**Material for this task:**
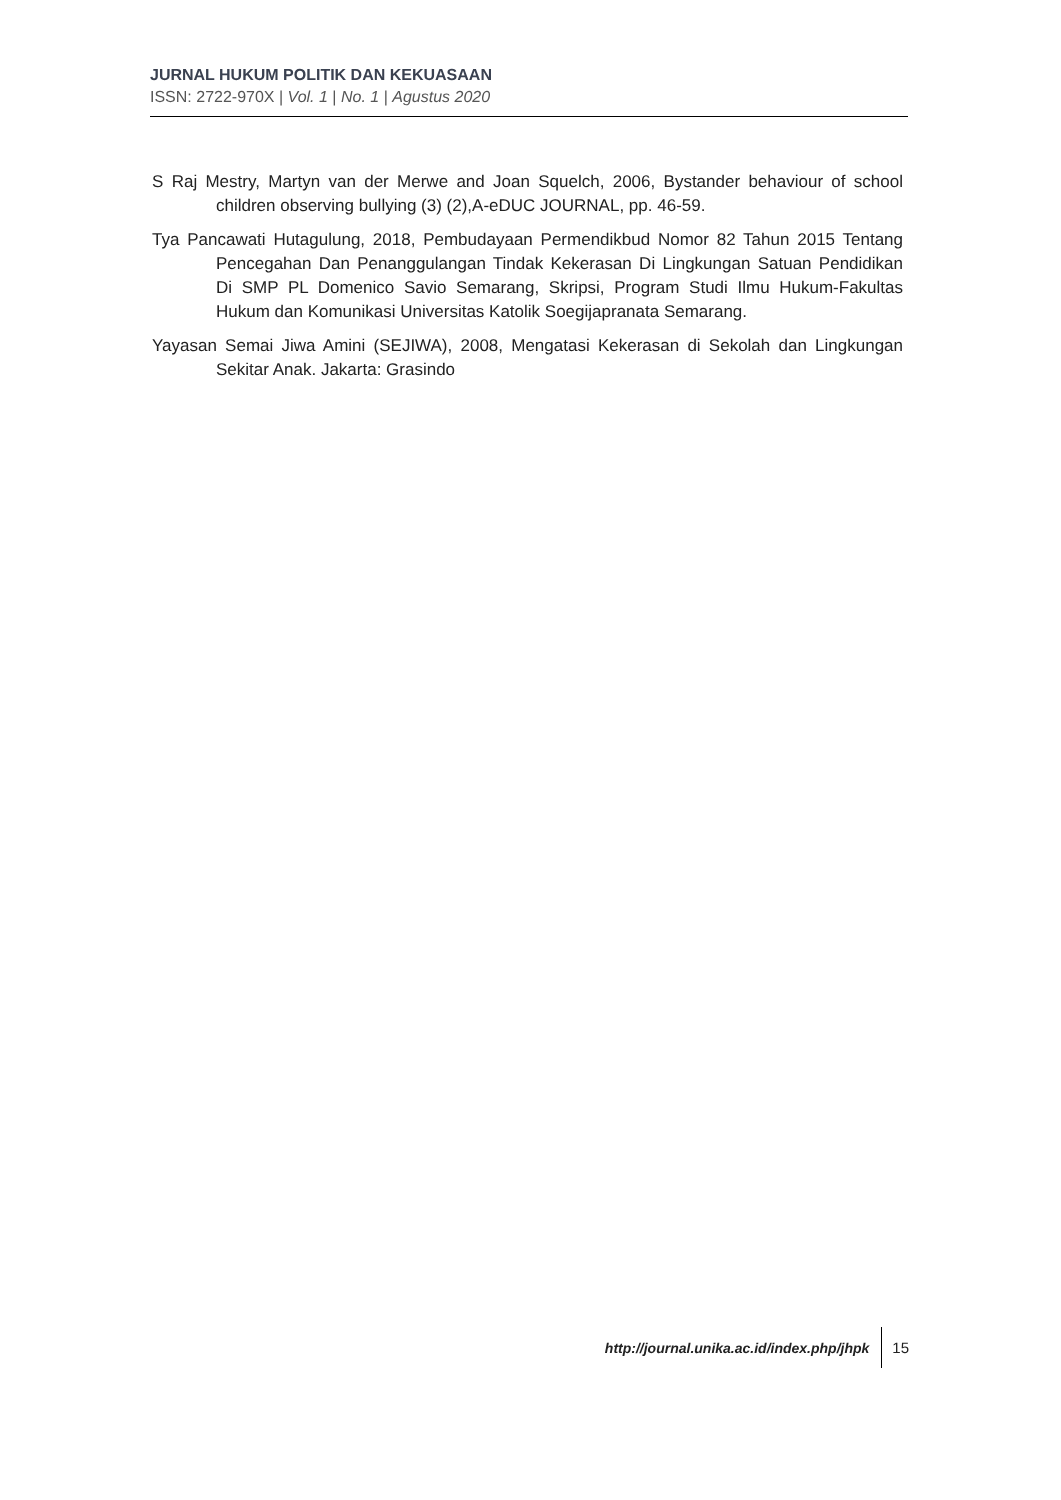JURNAL HUKUM POLITIK DAN KEKUASAAN
ISSN: 2722-970X | Vol. 1 | No. 1 | Agustus 2020
S Raj Mestry, Martyn van der Merwe and Joan Squelch, 2006, Bystander behaviour of school children observing bullying (3) (2),A-eDUC JOURNAL, pp. 46-59.
Tya Pancawati Hutagulung, 2018, Pembudayaan Permendikbud Nomor 82 Tahun 2015 Tentang Pencegahan Dan Penanggulangan Tindak Kekerasan Di Lingkungan Satuan Pendidikan Di SMP PL Domenico Savio Semarang, Skripsi, Program Studi Ilmu Hukum-Fakultas Hukum dan Komunikasi Universitas Katolik Soegijapranata Semarang.
Yayasan Semai Jiwa Amini (SEJIWA), 2008, Mengatasi Kekerasan di Sekolah dan Lingkungan Sekitar Anak. Jakarta: Grasindo
http://journal.unika.ac.id/index.php/jhpk 15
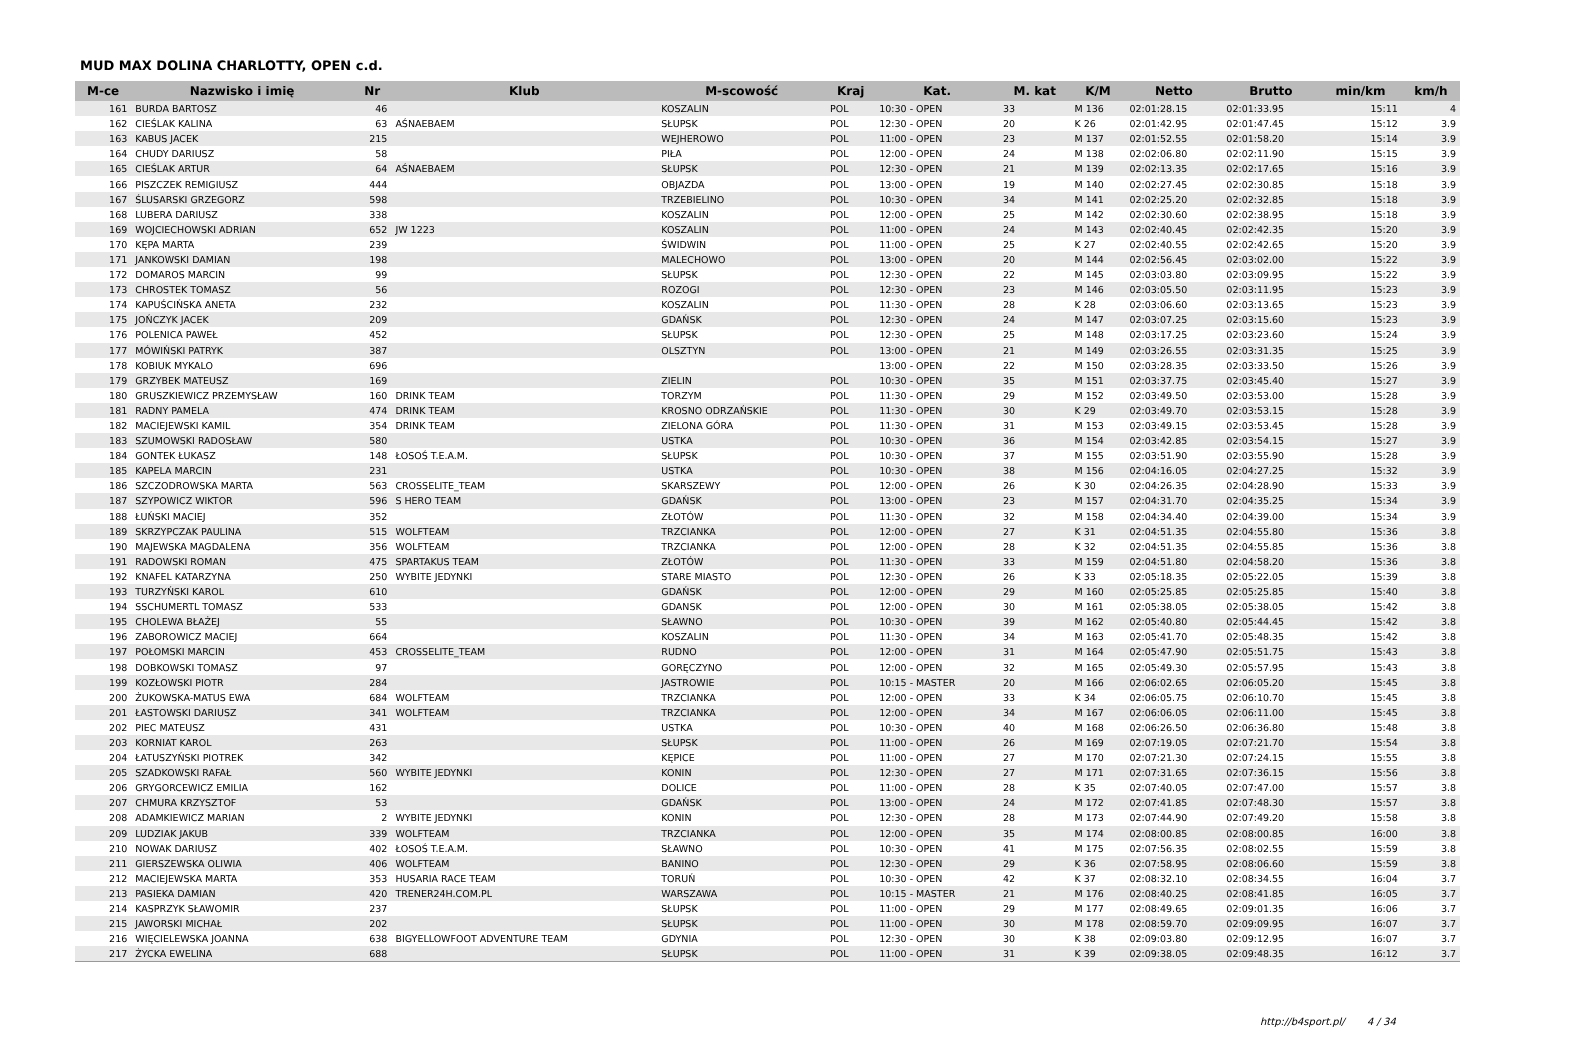MUD MAX DOLINA CHARLOTTY, OPEN c.d.
| M-ce | Nazwisko i imię | Nr | Klub | M-scowość | Kraj | Kat. | M. kat | K/M | Netto | Brutto | min/km | km/h |
| --- | --- | --- | --- | --- | --- | --- | --- | --- | --- | --- | --- | --- |
| 161 | BURDA BARTOSZ | 46 | | KOSZALIN | POL | 10:30 - OPEN | 33 | M 136 | 02:01:28.15 | 02:01:33.95 | 15:11 | 4 |
| 162 | CIEŚLAK KALINA | 63 | AŚNAEBAEM | SŁUPSK | POL | 12:30 - OPEN | 20 | K 26 | 02:01:42.95 | 02:01:47.45 | 15:12 | 3.9 |
| 163 | KABUS JACEK | 215 | | WEJHEROWO | POL | 11:00 - OPEN | 23 | M 137 | 02:01:52.55 | 02:01:58.20 | 15:14 | 3.9 |
| 164 | CHUDY DARIUSZ | 58 | | PIŁA | POL | 12:00 - OPEN | 24 | M 138 | 02:02:06.80 | 02:02:11.90 | 15:15 | 3.9 |
| 165 | CIEŚLAK ARTUR | 64 | AŚNAEBAEM | SŁUPSK | POL | 12:30 - OPEN | 21 | M 139 | 02:02:13.35 | 02:02:17.65 | 15:16 | 3.9 |
| 166 | PISZCZEK REMIGIUSZ | 444 | | OBJAZDA | POL | 13:00 - OPEN | 19 | M 140 | 02:02:27.45 | 02:02:30.85 | 15:18 | 3.9 |
| 167 | ŚLUSARSKI GRZEGORZ | 598 | | TRZEBIELINO | POL | 10:30 - OPEN | 34 | M 141 | 02:02:25.20 | 02:02:32.85 | 15:18 | 3.9 |
| 168 | LUBERA DARIUSZ | 338 | | KOSZALIN | POL | 12:00 - OPEN | 25 | M 142 | 02:02:30.60 | 02:02:38.95 | 15:18 | 3.9 |
| 169 | WOJCIECHOWSKI ADRIAN | 652 | JW 1223 | KOSZALIN | POL | 11:00 - OPEN | 24 | M 143 | 02:02:40.45 | 02:02:42.35 | 15:20 | 3.9 |
| 170 | KĘPA MARTA | 239 | | ŚWIDWIN | POL | 11:00 - OPEN | 25 | K 27 | 02:02:40.55 | 02:02:42.65 | 15:20 | 3.9 |
| 171 | JANKOWSKI DAMIAN | 198 | | MALECHOWO | POL | 13:00 - OPEN | 20 | M 144 | 02:02:56.45 | 02:03:02.00 | 15:22 | 3.9 |
| 172 | DOMAROS MARCIN | 99 | | SŁUPSK | POL | 12:30 - OPEN | 22 | M 145 | 02:03:03.80 | 02:03:09.95 | 15:22 | 3.9 |
| 173 | CHROSTEK TOMASZ | 56 | | ROZOGI | POL | 12:30 - OPEN | 23 | M 146 | 02:03:05.50 | 02:03:11.95 | 15:23 | 3.9 |
| 174 | KAPUŚCIŃSKA ANETA | 232 | | KOSZALIN | POL | 11:30 - OPEN | 28 | K 28 | 02:03:06.60 | 02:03:13.65 | 15:23 | 3.9 |
| 175 | JOŃCZYK JACEK | 209 | | GDAŃSK | POL | 12:30 - OPEN | 24 | M 147 | 02:03:07.25 | 02:03:15.60 | 15:23 | 3.9 |
| 176 | POLENICA PAWEŁ | 452 | | SŁUPSK | POL | 12:30 - OPEN | 25 | M 148 | 02:03:17.25 | 02:03:23.60 | 15:24 | 3.9 |
| 177 | MÓWIŃSKI PATRYK | 387 | | OLSZTYN | POL | 13:00 - OPEN | 21 | M 149 | 02:03:26.55 | 02:03:31.35 | 15:25 | 3.9 |
| 178 | KOBIUK MYKALO | 696 | | | | 13:00 - OPEN | 22 | M 150 | 02:03:28.35 | 02:03:33.50 | 15:26 | 3.9 |
| 179 | GRZYBEK MATEUSZ | 169 | | ZIELIN | POL | 10:30 - OPEN | 35 | M 151 | 02:03:37.75 | 02:03:45.40 | 15:27 | 3.9 |
| 180 | GRUSZKIEWICZ PRZEMYSŁAW | 160 | DRINK TEAM | TORZYM | POL | 11:30 - OPEN | 29 | M 152 | 02:03:49.50 | 02:03:53.00 | 15:28 | 3.9 |
| 181 | RADNY PAMELA | 474 | DRINK TEAM | KROSNO ODRZAŃSKIE | POL | 11:30 - OPEN | 30 | K 29 | 02:03:49.70 | 02:03:53.15 | 15:28 | 3.9 |
| 182 | MACIEJEWSKI KAMIL | 354 | DRINK TEAM | ZIELONA GÓRA | POL | 11:30 - OPEN | 31 | M 153 | 02:03:49.15 | 02:03:53.45 | 15:28 | 3.9 |
| 183 | SZUMOWSKI RADOSŁAW | 580 | | USTKA | POL | 10:30 - OPEN | 36 | M 154 | 02:03:42.85 | 02:03:54.15 | 15:27 | 3.9 |
| 184 | GONTEK ŁUKASZ | 148 | ŁOSOŚ T.E.A.M. | SŁUPSK | POL | 10:30 - OPEN | 37 | M 155 | 02:03:51.90 | 02:03:55.90 | 15:28 | 3.9 |
| 185 | KAPELA MARCIN | 231 | | USTKA | POL | 10:30 - OPEN | 38 | M 156 | 02:04:16.05 | 02:04:27.25 | 15:32 | 3.9 |
| 186 | SZCZODROWSKA MARTA | 563 | CROSSELITE_TEAM | SKARSZEWY | POL | 12:00 - OPEN | 26 | K 30 | 02:04:26.35 | 02:04:28.90 | 15:33 | 3.9 |
| 187 | SZYPOWICZ WIKTOR | 596 | S HERO TEAM | GDAŃSK | POL | 13:00 - OPEN | 23 | M 157 | 02:04:31.70 | 02:04:35.25 | 15:34 | 3.9 |
| 188 | ŁUŃSKI MACIEJ | 352 | | ZŁOTÓW | POL | 11:30 - OPEN | 32 | M 158 | 02:04:34.40 | 02:04:39.00 | 15:34 | 3.9 |
| 189 | SKRZYPCZAK PAULINA | 515 | WOLFTEAM | TRZCIANKA | POL | 12:00 - OPEN | 27 | K 31 | 02:04:51.35 | 02:04:55.80 | 15:36 | 3.8 |
| 190 | MAJEWSKA MAGDALENA | 356 | WOLFTEAM | TRZCIANKA | POL | 12:00 - OPEN | 28 | K 32 | 02:04:51.35 | 02:04:55.85 | 15:36 | 3.8 |
| 191 | RADOWSKI ROMAN | 475 | SPARTAKUS TEAM | ZŁOTÓW | POL | 11:30 - OPEN | 33 | M 159 | 02:04:51.80 | 02:04:58.20 | 15:36 | 3.8 |
| 192 | KNAFEL KATARZYNA | 250 | WYBITE JEDYNKI | STARE MIASTO | POL | 12:30 - OPEN | 26 | K 33 | 02:05:18.35 | 02:05:22.05 | 15:39 | 3.8 |
| 193 | TURZYŃSKI KAROL | 610 | | GDAŃSK | POL | 12:00 - OPEN | 29 | M 160 | 02:05:25.85 | 02:05:25.85 | 15:40 | 3.8 |
| 194 | SSCHUMERTL TOMASZ | 533 | | GDANSK | POL | 12:00 - OPEN | 30 | M 161 | 02:05:38.05 | 02:05:38.05 | 15:42 | 3.8 |
| 195 | CHOLEWA BŁAŻEJ | 55 | | SŁAWNO | POL | 10:30 - OPEN | 39 | M 162 | 02:05:40.80 | 02:05:44.45 | 15:42 | 3.8 |
| 196 | ZABOROWICZ MACIEJ | 664 | | KOSZALIN | POL | 11:30 - OPEN | 34 | M 163 | 02:05:41.70 | 02:05:48.35 | 15:42 | 3.8 |
| 197 | POŁOMSKI MARCIN | 453 | CROSSELITE_TEAM | RUDNO | POL | 12:00 - OPEN | 31 | M 164 | 02:05:47.90 | 02:05:51.75 | 15:43 | 3.8 |
| 198 | DOBKOWSKI TOMASZ | 97 | | GORĘCZYNO | POL | 12:00 - OPEN | 32 | M 165 | 02:05:49.30 | 02:05:57.95 | 15:43 | 3.8 |
| 199 | KOZŁOWSKI PIOTR | 284 | | JASTROWIE | POL | 10:15 - MASTER | 20 | M 166 | 02:06:02.65 | 02:06:05.20 | 15:45 | 3.8 |
| 200 | ŻUKOWSKA-MATUS EWA | 684 | WOLFTEAM | TRZCIANKA | POL | 12:00 - OPEN | 33 | K 34 | 02:06:05.75 | 02:06:10.70 | 15:45 | 3.8 |
| 201 | ŁASTOWSKI DARIUSZ | 341 | WOLFTEAM | TRZCIANKA | POL | 12:00 - OPEN | 34 | M 167 | 02:06:06.05 | 02:06:11.00 | 15:45 | 3.8 |
| 202 | PIEC MATEUSZ | 431 | | USTKA | POL | 10:30 - OPEN | 40 | M 168 | 02:06:26.50 | 02:06:36.80 | 15:48 | 3.8 |
| 203 | KORNIAT KAROL | 263 | | SŁUPSK | POL | 11:00 - OPEN | 26 | M 169 | 02:07:19.05 | 02:07:21.70 | 15:54 | 3.8 |
| 204 | ŁATUSZYŃSKI PIOTREK | 342 | | KĘPICE | POL | 11:00 - OPEN | 27 | M 170 | 02:07:21.30 | 02:07:24.15 | 15:55 | 3.8 |
| 205 | SZADKOWSKI RAFAŁ | 560 | WYBITE JEDYNKI | KONIN | POL | 12:30 - OPEN | 27 | M 171 | 02:07:31.65 | 02:07:36.15 | 15:56 | 3.8 |
| 206 | GRYGORCEWICZ EMILIA | 162 | | DOLICE | POL | 11:00 - OPEN | 28 | K 35 | 02:07:40.05 | 02:07:47.00 | 15:57 | 3.8 |
| 207 | CHMURA KRZYSZTOF | 53 | | GDAŃSK | POL | 13:00 - OPEN | 24 | M 172 | 02:07:41.85 | 02:07:48.30 | 15:57 | 3.8 |
| 208 | ADAMKIEWICZ MARIAN | 2 | WYBITE JEDYNKI | KONIN | POL | 12:30 - OPEN | 28 | M 173 | 02:07:44.90 | 02:07:49.20 | 15:58 | 3.8 |
| 209 | LUDZIAK JAKUB | 339 | WOLFTEAM | TRZCIANKA | POL | 12:00 - OPEN | 35 | M 174 | 02:08:00.85 | 02:08:00.85 | 16:00 | 3.8 |
| 210 | NOWAK DARIUSZ | 402 | ŁOSOŚ T.E.A.M. | SŁAWNO | POL | 10:30 - OPEN | 41 | M 175 | 02:07:56.35 | 02:08:02.55 | 15:59 | 3.8 |
| 211 | GIERSZEWSKA OLIWIA | 406 | WOLFTEAM | BANINO | POL | 12:30 - OPEN | 29 | K 36 | 02:07:58.95 | 02:08:06.60 | 15:59 | 3.8 |
| 212 | MACIEJEWSKA MARTA | 353 | HUSARIA RACE TEAM | TORUŃ | POL | 10:30 - OPEN | 42 | K 37 | 02:08:32.10 | 02:08:34.55 | 16:04 | 3.7 |
| 213 | PASIEKA DAMIAN | 420 | TRENER24H.COM.PL | WARSZAWA | POL | 10:15 - MASTER | 21 | M 176 | 02:08:40.25 | 02:08:41.85 | 16:05 | 3.7 |
| 214 | KASPRZYK SŁAWOMIR | 237 | | SŁUPSK | POL | 11:00 - OPEN | 29 | M 177 | 02:08:49.65 | 02:09:01.35 | 16:06 | 3.7 |
| 215 | JAWORSKI MICHAŁ | 202 | | SŁUPSK | POL | 11:00 - OPEN | 30 | M 178 | 02:08:59.70 | 02:09:09.95 | 16:07 | 3.7 |
| 216 | WIĘCIELEWSKA JOANNA | 638 | BIGYELLOWFOOT ADVENTURE TEAM | GDYNIA | POL | 12:30 - OPEN | 30 | K 38 | 02:09:03.80 | 02:09:12.95 | 16:07 | 3.7 |
| 217 | ŻYCKA EWELINA | 688 | | SŁUPSK | POL | 11:00 - OPEN | 31 | K 39 | 02:09:38.05 | 02:09:48.35 | 16:12 | 3.7 |
http://b4sport.pl/ 4 / 34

**About this task:** Give again exactly, and only, the lines above starting at the one with "16:04 | 3.7 |" and ending at the one with "16:05 | 3.7 |".

**Written answer:**
| 212 | MACIEJEWSKA MARTA | 353 | HUSARIA RACE TEAM | TORUŃ | POL | 10:30 - OPEN | 42 | K 37 | 02:08:32.10 | 02:08:34.55 | 16:04 | 3.7 |
| 213 | PASIEKA DAMIAN | 420 | TRENER24H.COM.PL | WARSZAWA | POL | 10:15 - MASTER | 21 | M 176 | 02:08:40.25 | 02:08:41.85 | 16:05 | 3.7 |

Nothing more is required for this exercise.